Clinton frequently shoots down questions about the public's negative perceptions by saying she's viewed more positively when she's doing a job rather than running for one. There's some evidence to back that up.
When she ran for re-election to the Senate from New York in 2006, she won with 67 percent of the vote, a big jump from the 55 percent share from her first race in 2000. Her approval rating when she left the State Department, where her job kept her out of day-to-day politics, sat at an enviable 65 percent, according to the Pew Research Center.
But if Clinton is elected president, she won't have the luxury she had as secretary of state to stay away from the political fray — with Republicans in Washington in the opposition, and possibly Trump, too.
The businessman keeps flirting with the idea he could contest the election results if he loses.

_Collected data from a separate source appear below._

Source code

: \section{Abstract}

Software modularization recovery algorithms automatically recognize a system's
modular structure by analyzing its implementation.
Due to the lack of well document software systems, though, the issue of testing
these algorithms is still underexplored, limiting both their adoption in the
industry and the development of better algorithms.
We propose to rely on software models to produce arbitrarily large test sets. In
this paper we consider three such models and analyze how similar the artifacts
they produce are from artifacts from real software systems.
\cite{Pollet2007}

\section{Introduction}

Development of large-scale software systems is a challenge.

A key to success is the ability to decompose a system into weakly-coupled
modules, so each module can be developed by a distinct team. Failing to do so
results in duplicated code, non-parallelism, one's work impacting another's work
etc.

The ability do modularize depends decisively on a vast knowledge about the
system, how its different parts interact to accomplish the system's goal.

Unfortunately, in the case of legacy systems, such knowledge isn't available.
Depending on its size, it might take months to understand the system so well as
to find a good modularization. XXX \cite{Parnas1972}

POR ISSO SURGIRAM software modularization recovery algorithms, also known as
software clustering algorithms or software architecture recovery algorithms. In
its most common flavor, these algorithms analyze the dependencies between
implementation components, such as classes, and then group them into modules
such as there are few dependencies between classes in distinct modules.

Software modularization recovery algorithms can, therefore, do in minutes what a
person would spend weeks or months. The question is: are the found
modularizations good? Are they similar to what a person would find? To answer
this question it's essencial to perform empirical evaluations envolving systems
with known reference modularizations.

There are also persistent rumors that, if he is loses, he might try to harness the enthusiasm of his millions of supporters into some type of media venture.
"The notion that Trump is going to go quietly into the night and wish her Godspeed is highly unlikely," said David Axelrod, another former Obama adviser. "She's going to have to contend with that and whatever it is he chooses to make his vehicle."

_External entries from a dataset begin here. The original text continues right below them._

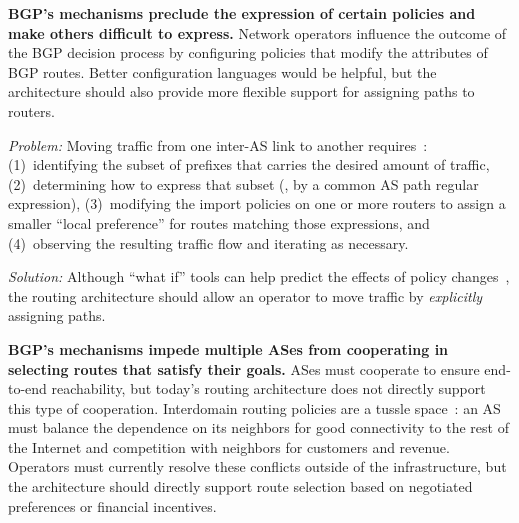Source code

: {\bf BGP's mechanisms preclude the expression of certain policies
and make others difficult to express.}  Network operators influence the
outcome of the BGP decision process by configuring policies that modify
the attributes of BGP routes.  Better configuration languages would be
helpful, but the architecture should also provide more flexible support
for assigning paths to routers.  

\vspace{0.05in}
\noindent
{\em Problem:} 
Moving
traffic from one inter-AS link to another requires~\cite{Feamster2003e}:
(1)~identifying the subset of prefixes that carries the desired amount of
traffic, (2)~determining how to express that subset (\eg, by a common
AS path regular expression), (3)~modifying the import policies on one or
more routers to assign a smaller ``local preference'' for routes
matching those expressions, and (4)~observing the resulting traffic flow
and iterating as necessary.  

\vspace{0.05in}
\noindent
{\em Solution:} 
Although ``what if'' tools can help predict
the effects of policy changes~\cite{Feamster2004}, the routing architecture
should allow an operator to move traffic by {\em explicitly} assigning paths.


{\bf BGP's mechanisms impede multiple ASes from cooperating in
selecting routes that satisfy their goals.}  ASes must cooperate to
ensure end-to-end reachability, but today's routing architecture does
not directly support this type of cooperation.  Interdomain routing
policies are a tussle space~\cite{clark2002}: an AS must balance the
dependence on its neighbors for good connectivity to the rest of the
Internet and competition with neighbors for customers and revenue.
Operators must currently resolve these conflicts outside of the
infrastructure, but
the architecture should directly support route
selection based on negotiated preferences or financial incentives.

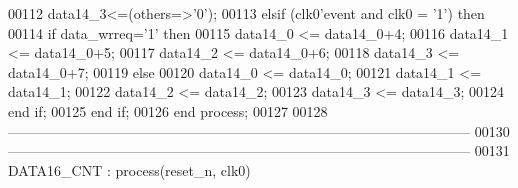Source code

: \begin{DoxyCode}
00112          \textcolor{vhdlchar}{data14_3}\textcolor{vhdlchar}{<=}\textcolor{vhdlchar}{(}\textcolor{keywordflow}{others}\textcolor{vhdlchar}{=}\textcolor{vhdlchar}{>}\textcolor{vhdlchar}{'}\textcolor{vhdllogic}{}\textcolor{vhdllogic}{0}\textcolor{vhdlchar}{'}\textcolor{vhdlchar}{)};  
00113       \textcolor{keywordflow}{elsif} \textcolor{vhdlchar}{(}\textcolor{vhdlchar}{clk0}\textcolor{vhdlchar}{'}\textcolor{vhdlkeyword}{event} \textcolor{keywordflow}{and} \textcolor{vhdlchar}{clk0} \textcolor{vhdlchar}{=} \textcolor{vhdlchar}{'}\textcolor{vhdllogic}{}\textcolor{vhdllogic}{1}\textcolor{vhdlchar}{'}\textcolor{vhdlchar}{)} \textcolor{keywordflow}{then}
00114          \textcolor{keywordflow}{if} \textcolor{vhdlchar}{data_wrreq}\textcolor{vhdlchar}{=}\textcolor{vhdlchar}{'}\textcolor{vhdllogic}{}\textcolor{vhdllogic}{1}\textcolor{vhdlchar}{'} \textcolor{keywordflow}{then}   
00115             \textcolor{vhdlchar}{data14_0} \textcolor{vhdlchar}{<=} \textcolor{vhdlchar}{data14_0}\textcolor{vhdlchar}{+}\textcolor{vhdllogic}{}\textcolor{vhdllogic}{4};
00116             \textcolor{vhdlchar}{data14_1} \textcolor{vhdlchar}{<=} \textcolor{vhdlchar}{data14_0}\textcolor{vhdlchar}{+}\textcolor{vhdllogic}{}\textcolor{vhdllogic}{5};
00117             \textcolor{vhdlchar}{data14_2} \textcolor{vhdlchar}{<=} \textcolor{vhdlchar}{data14_0}\textcolor{vhdlchar}{+}\textcolor{vhdllogic}{}\textcolor{vhdllogic}{6};
00118             \textcolor{vhdlchar}{data14_3} \textcolor{vhdlchar}{<=} \textcolor{vhdlchar}{data14_0}\textcolor{vhdlchar}{+}\textcolor{vhdllogic}{}\textcolor{vhdllogic}{7}; 
00119          \textcolor{keywordflow}{else} 
00120             \textcolor{vhdlchar}{data14_0} \textcolor{vhdlchar}{<=} \textcolor{vhdlchar}{data14_0};
00121             \textcolor{vhdlchar}{data14_1} \textcolor{vhdlchar}{<=} \textcolor{vhdlchar}{data14_1};
00122             \textcolor{vhdlchar}{data14_2} \textcolor{vhdlchar}{<=} \textcolor{vhdlchar}{data14_2};
00123             \textcolor{vhdlchar}{data14_3} \textcolor{vhdlchar}{<=} \textcolor{vhdlchar}{data14_3}; 
00124          \textcolor{keywordflow}{end} \textcolor{keywordflow}{if};
00125       \textcolor{keywordflow}{end} \textcolor{keywordflow}{if};
00126    \textcolor{keywordflow}{end} \textcolor{keywordflow}{process};
00127    
00128 \textcolor{keyword}{   ---------------------------------------------------------------------------------------------------}
00130 \textcolor{keyword}{   ---------------------------------------------------------------------------------------------------}
00131    DATA16\_CNT : \textcolor{keywordflow}{process}(reset_n, clk0)

\end{DoxyCode}
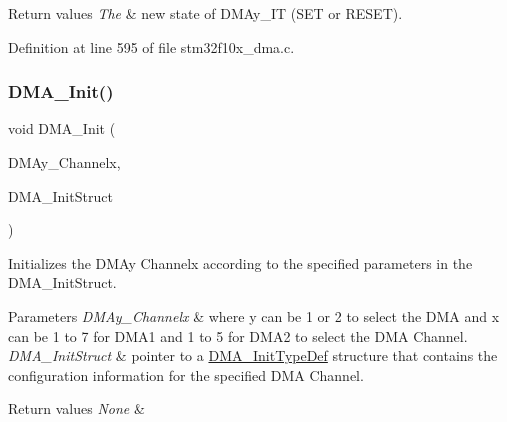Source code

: \begin{DoxyRetVals}{Return values}
{\em The} & new state of D\+M\+Ay\+\_\+\+IT (S\+ET or R\+E\+S\+ET). \\
\hline
\end{DoxyRetVals}


Definition at line 595 of file stm32f10x\+\_\+dma.\+c.

\mbox{\label{group___d_m_a___exported___functions_ga7c3d1b9dc041f8e5f2cfc8d5dd858278}} 
\subsubsection{\texorpdfstring{D\+M\+A\+\_\+\+Init()}{DMA\_Init()}}
{\footnotesize\ttfamily void D\+M\+A\+\_\+\+Init (\begin{DoxyParamCaption}\item[{\hyperlink{struct_d_m_a___channel___type_def}{D\+M\+A\+\_\+\+Channel\+\_\+\+Type\+Def} $\ast$}]{D\+M\+Ay\+\_\+\+Channelx,  }\item[{\hyperlink{struct_d_m_a___init_type_def}{D\+M\+A\+\_\+\+Init\+Type\+Def} $\ast$}]{D\+M\+A\+\_\+\+Init\+Struct }\end{DoxyParamCaption})}



Initializes the D\+M\+Ay Channelx according to the specified parameters in the D\+M\+A\+\_\+\+Init\+Struct. 


\begin{DoxyParams}{Parameters}
{\em D\+M\+Ay\+\_\+\+Channelx} & where y can be 1 or 2 to select the D\+MA and x can be 1 to 7 for D\+M\+A1 and 1 to 5 for D\+M\+A2 to select the D\+MA Channel. \\
\hline
{\em D\+M\+A\+\_\+\+Init\+Struct} & pointer to a \hyperlink{struct_d_m_a___init_type_def}{D\+M\+A\+\_\+\+Init\+Type\+Def} structure that contains the configuration information for the specified D\+MA Channel. \\
\hline
\end{DoxyParams}

\begin{DoxyRetVals}{Return values}
{\em None} & \\
\hline
\end{DoxyRetVals}


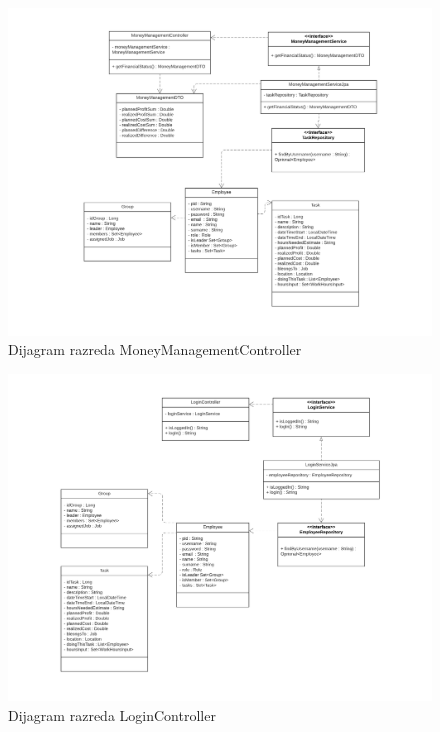 			
			\eject
			\begin{figure}[H]
					\centering
					\includegraphics[width=\textwidth]{slike/UML class - MoneyManagementController.png}
					\caption{Dijagram razreda MoneyManagementController}
				\end{figure}
			
			
			\eject
			\begin{figure}[H]
					\centering
					\includegraphics[width=\textwidth]{slike/UML class - LoginController.png}
					\caption{Dijagram razreda LoginController}
				\end{figure}
			
			
			\eject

Clinton has begun acknowledging the challenge that could await her in the White House, if she wins, centering her closing argument to voters on a call for unity after a bitter campaign.
"My name may be on the ballot, but the question really is who are we as a country, what are our values, what kind of a future do we want to create together," she said Friday at a rally in Ohio.
Some Democrats see the transition — the two month-plus stretch between the Nov. 8 election and the Jan. 20 inauguration — as a crucial opportunity for her to signal, if she wins, that a Clinton White House would be different from a Clinton campaign.
In a nod to bipartisanship, she could nominate a Republican for her Cabinet. Clinton could start moving on some of her more broadly popular policy proposals as a way of boosting her appeal, assuming no crisis demands immediate action.
Still, Axelrod said changing the public's view of Clinton will be a "long term project."
"There's no silver bullet to turn around years of wear and tear on her image," he said.